Requirement 1>
List every line of the entries below that contains the word "largest".

(Excerpted text)

# Making starship window interiors with backlit film



## Daniel_B (Jun 28, 2016)

Last weekend I did some artwork of the TOS and JJprise corridors in Photoshop to put behind my model's windows so it wasn't just a white void. I wanted to get the sense of something in there.



















First I had simply gone to FedEx Office and had them print my window patterns on transparency. 

Today, I used Inkpress Backlight Film. This stuff works much better in that it lets light pass through, but it diffuses it. Also, FedEx Office can only print on laser jet printers, which doesn't work with graphics very well. My Inkjet printer made the graphics much sharper and richer. I absolutely love how this is looking now.


----------



## Zombie_61 (Apr 21, 2004)

All you need now is to figure out a way to have a silhouette of a crewmember walk past a few of those windows. 

But seriously, I like it! It's a brilliant way to add that extra bit of realism to the finished build. :thumbsup::thumbsup:


----------



## Steve H (Feb 8, 2009)

Nicely done, and surely easier on the eyes than painting brass or plastic 

So is this the same kind of material that decades of 'Okudagrams' have been printed on?

You know, not to dim sales of beautiful photoetch sets, I would think this is the best way to show the Rec Deck on the 1/350 Refit Enterprise.


----------



## electric indigo (Dec 21, 2011)

That looks absolutely brilliant. I think it should be worth the effort to print some humans in there, too.


----------



## NCC1966 (Jun 27, 2016)

Good idea and it looks nice -- but taking in consideration the crazy size they say that this ship is when compared with the actual ST ships the scale doesn't look right (your interior is too big).


----------



## JediDad (Dec 5, 2009)

Very neat!! I was thinking about doing this to the larger windows on the Voyager kit, if I ever get around to building it that is.


----------



## Daniel_B (Jun 28, 2016)

Steve H said:


> So is this the same kind of material that decades of 'Okudagrams' have been printed on?


I imagine it's something similar. Not sure what the Okudagrams were printed on, but it's the same idea.



Steve H said:


> You know, not to dim sales of beautiful photoetch sets, I would think this is the best way to show the Rec Deck on the 1/350 Refit Enterprise.


Well, I think the photoetch is still better for the rec deck. These slides don't have the 3dimensionality as the photoetch. I did think about trying to make a corridor art of the wall, floor and ceiling. Then the transparency could be folded to create a box. Might be overkill though.



NCC1966 said:


> Good idea and it looks nice -- but taking in consideration the crazy size they say that this ship is when compared with the actual ST ships the scale doesn't look right (your interior is too big).


The test images above are no the JJprise. It's the TOS Enterprise, and the hallway art is properly 350th scale. I just put the JJ artwork in the post to show what it looked like as well.

(End Excerpted text)

Requirement 2>
Rewrite the passage of the forum thread on backlit window film, starting with "Today, I used" and going on through "of those windows.", with "Inkpress Backlight Film" changed to "translucent vinyl".

(Input material)

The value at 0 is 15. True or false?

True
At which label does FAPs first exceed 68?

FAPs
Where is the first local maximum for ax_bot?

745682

(End Input material)
(Input material)

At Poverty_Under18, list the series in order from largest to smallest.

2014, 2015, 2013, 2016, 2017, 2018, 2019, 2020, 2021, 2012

(End Input material)
(Input material)

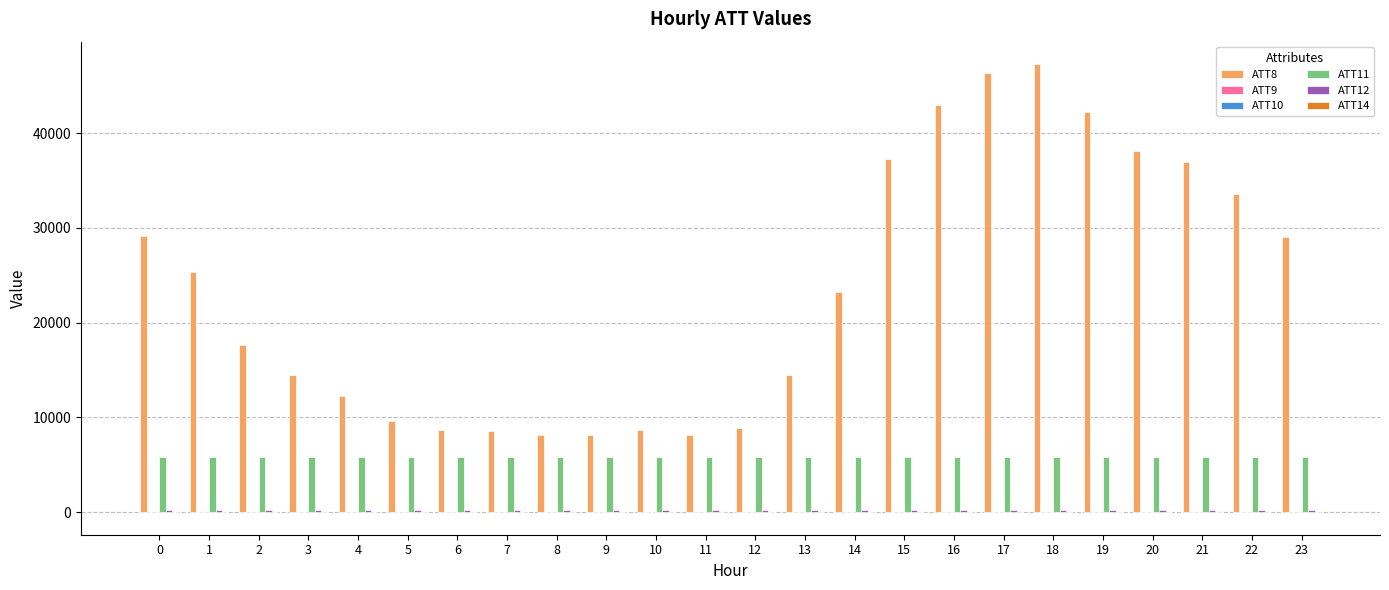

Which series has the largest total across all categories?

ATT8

(End Input material)

Answer 1>
At Poverty_Under18, list the series in order from largest to smallest.
Which series has the largest total across all categories?

Answer 2>
Today, I used translucent vinyl. This stuff works much better in that it lets light pass through, but it diffuses it. Also, FedEx Office can only print on laser jet printers, which doesn't work with graphics very well. My Inkjet printer made the graphics much sharper and richer. I absolutely love how this is looking now.


----------



## Zombie_61 (Apr 21, 2004)

All you need now is to figure out a way to have a silhouette of a crewmember walk past a few of those windows.